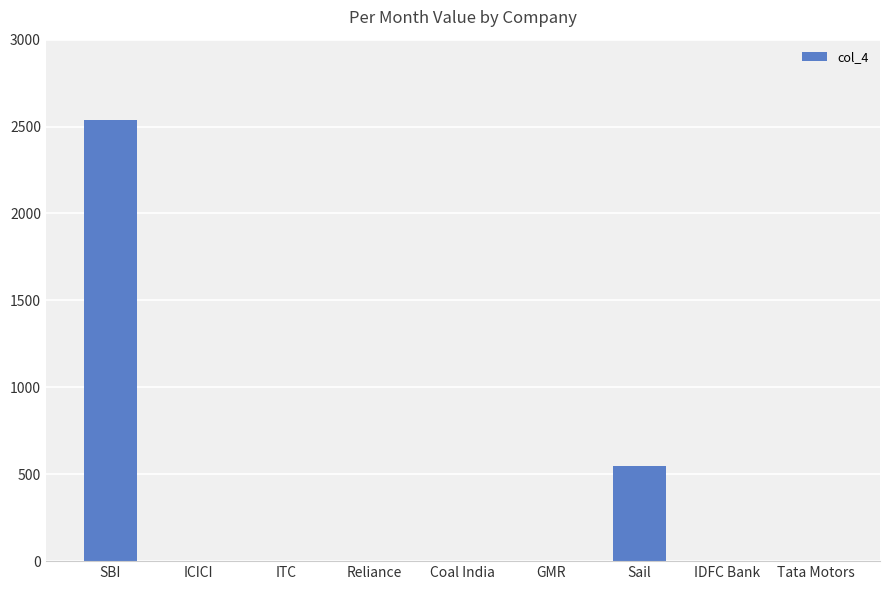

What is the average value?

343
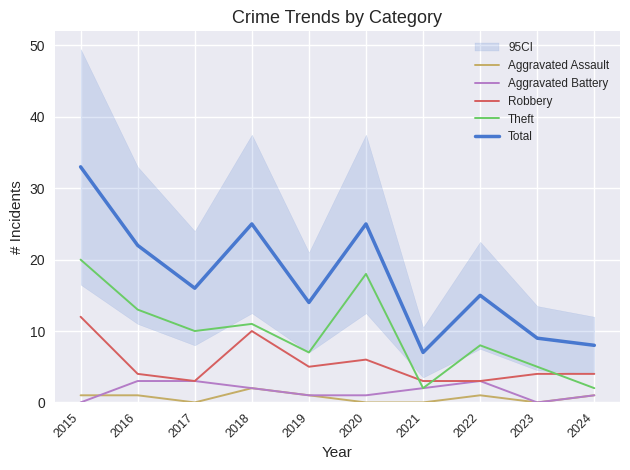

How many series are shown in this chart?

5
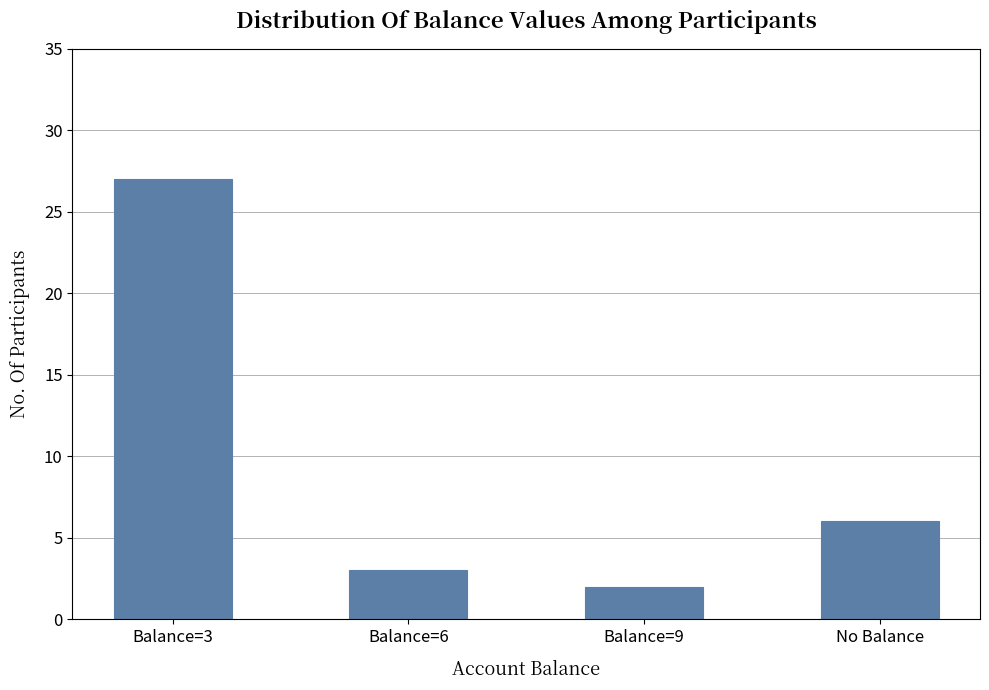

What is the change in value from Balance=3 to Balance=6?

-24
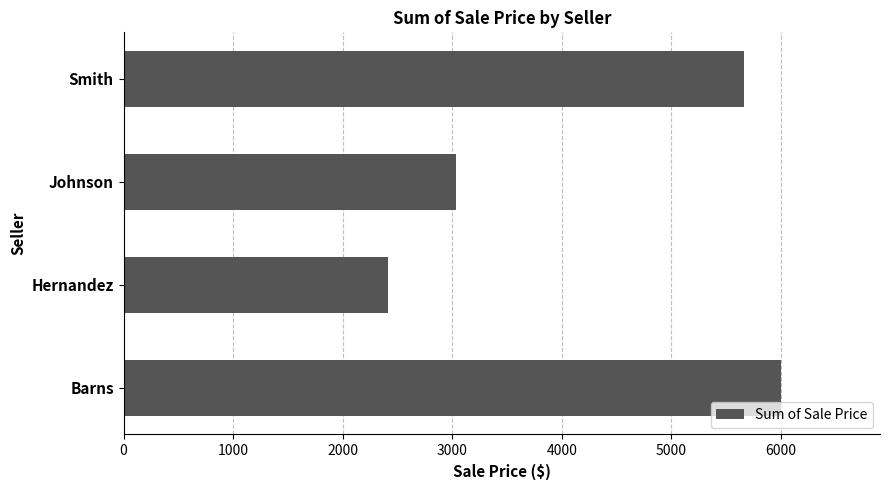

Reading bottom to top, transcribe all the data shown in this chart.

6003.5	2410.7	3035.3	5661.1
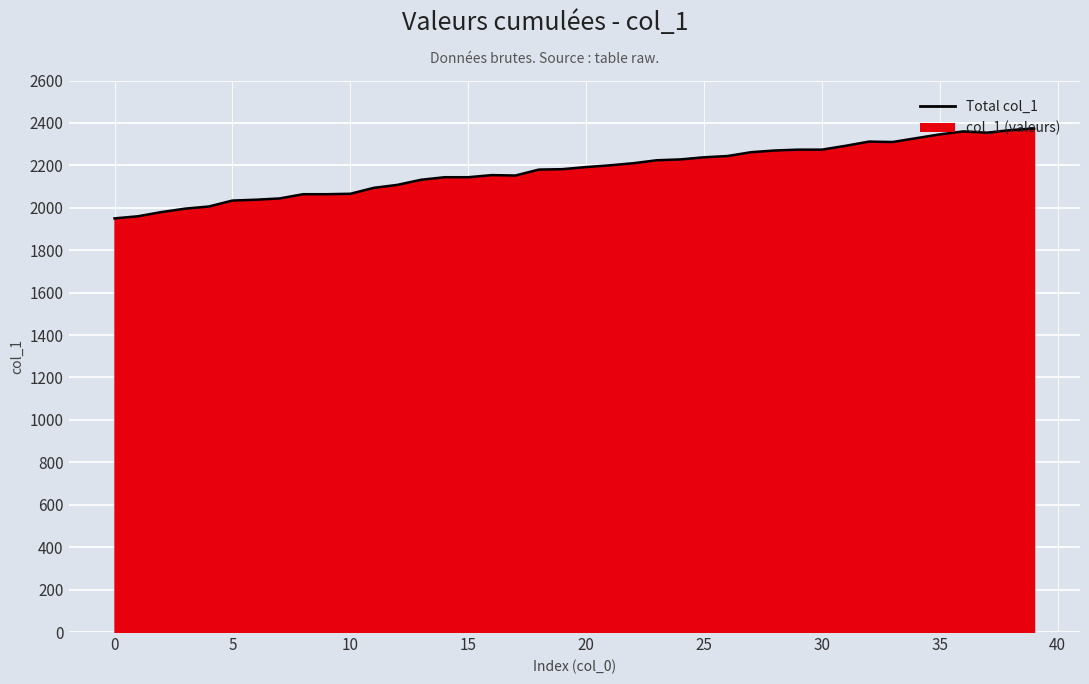

Reading right to left, extract all data points from this chart.

2374	2366	2354	2360	2346	2328	2310	2312	2292	2274	2274	2270	2262	2244	2238	2228	2224	2210	2200	2192	2182	2180	2152	2154	2144	2144	2132	2108	2094	2066	2064	2064	2044	2038	2034	2006	1996	1980	1960	1950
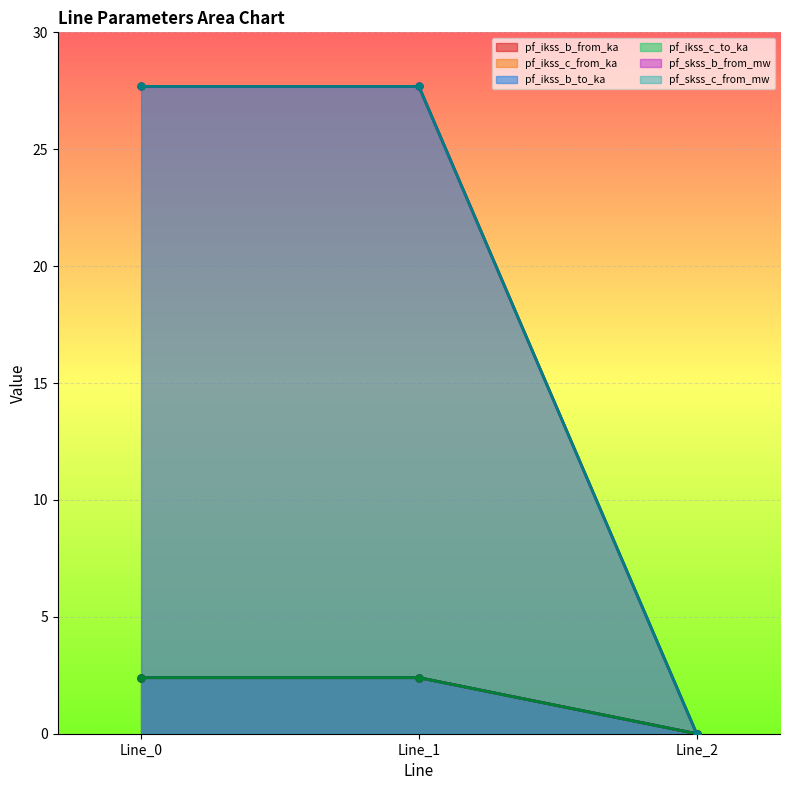

At which label is pf_ikss_c_from_ka closest to 1?

Line_2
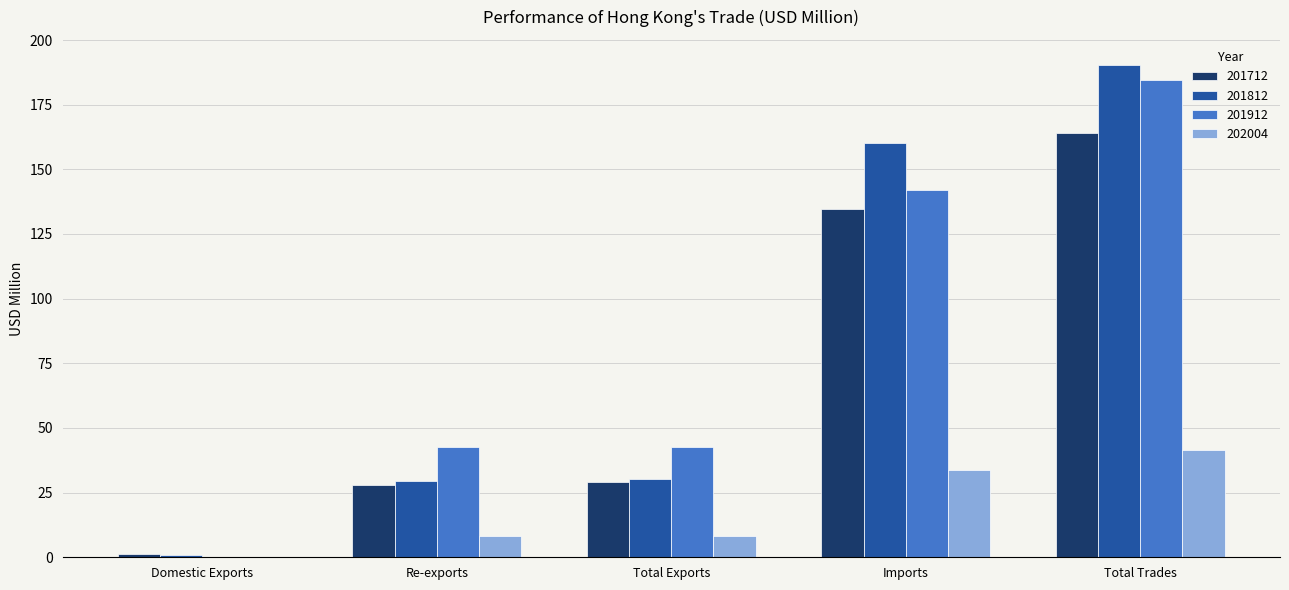

What is the approximate value of 201712 at Re-exports?

27.8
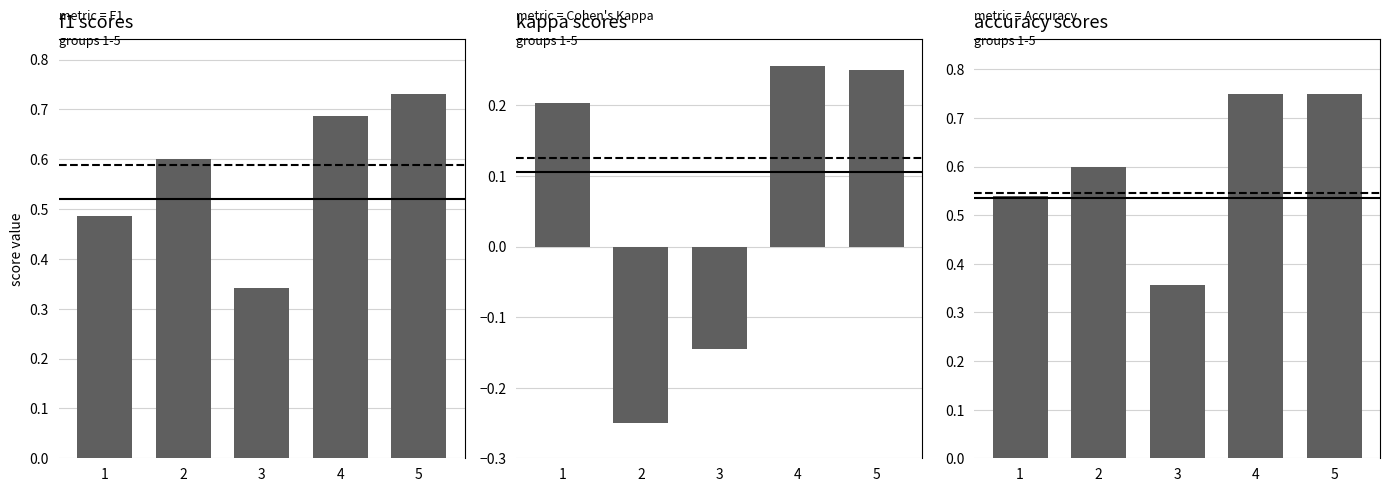

What is the difference between the second highest and minimum values in the kappa scores series?

0.5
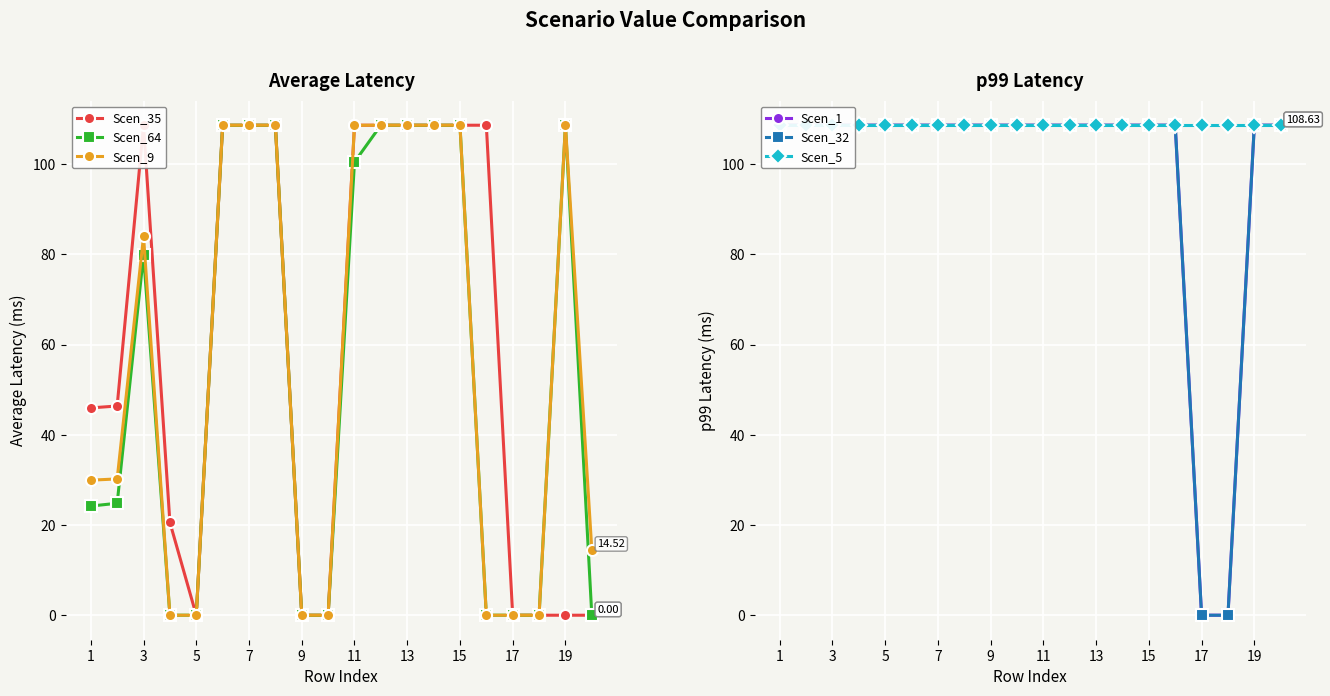

Where is the first local maximum for Scen_9?

3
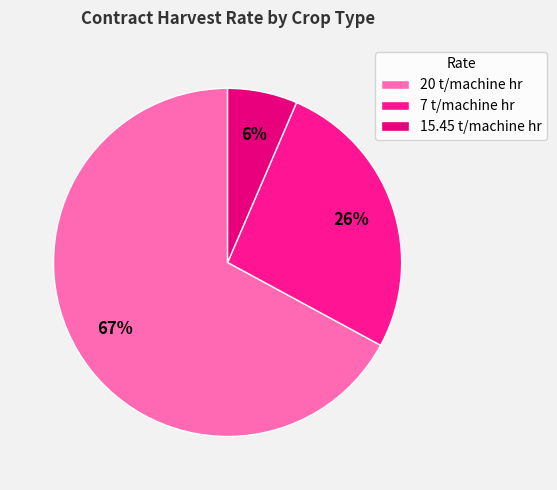

How many slices are in this pie chart?

3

• • • • • • •

■ Task details ■
Could you reproduce every one of the records above word for word, leaving the pictures out of your answer?

■ Solved problem ■
What is the average value?

343

How many series are shown in this chart?

5

What is the change in value from Balance=3 to Balance=6?

-24

Reading bottom to top, transcribe all the data shown in this chart.

6003.5	2410.7	3035.3	5661.1

Reading right to left, extract all data points from this chart.

2374	2366	2354	2360	2346	2328	2310	2312	2292	2274	2274	2270	2262	2244	2238	2228	2224	2210	2200	2192	2182	2180	2152	2154	2144	2144	2132	2108	2094	2066	2064	2064	2044	2038	2034	2006	1996	1980	1960	1950

At which label is pf_ikss_c_from_ka closest to 1?

Line_2

What is the approximate value of 201712 at Re-exports?

27.8

What is the difference between the second highest and minimum values in the kappa scores series?

0.5

Where is the first local maximum for Scen_9?

3

How many slices are in this pie chart?

3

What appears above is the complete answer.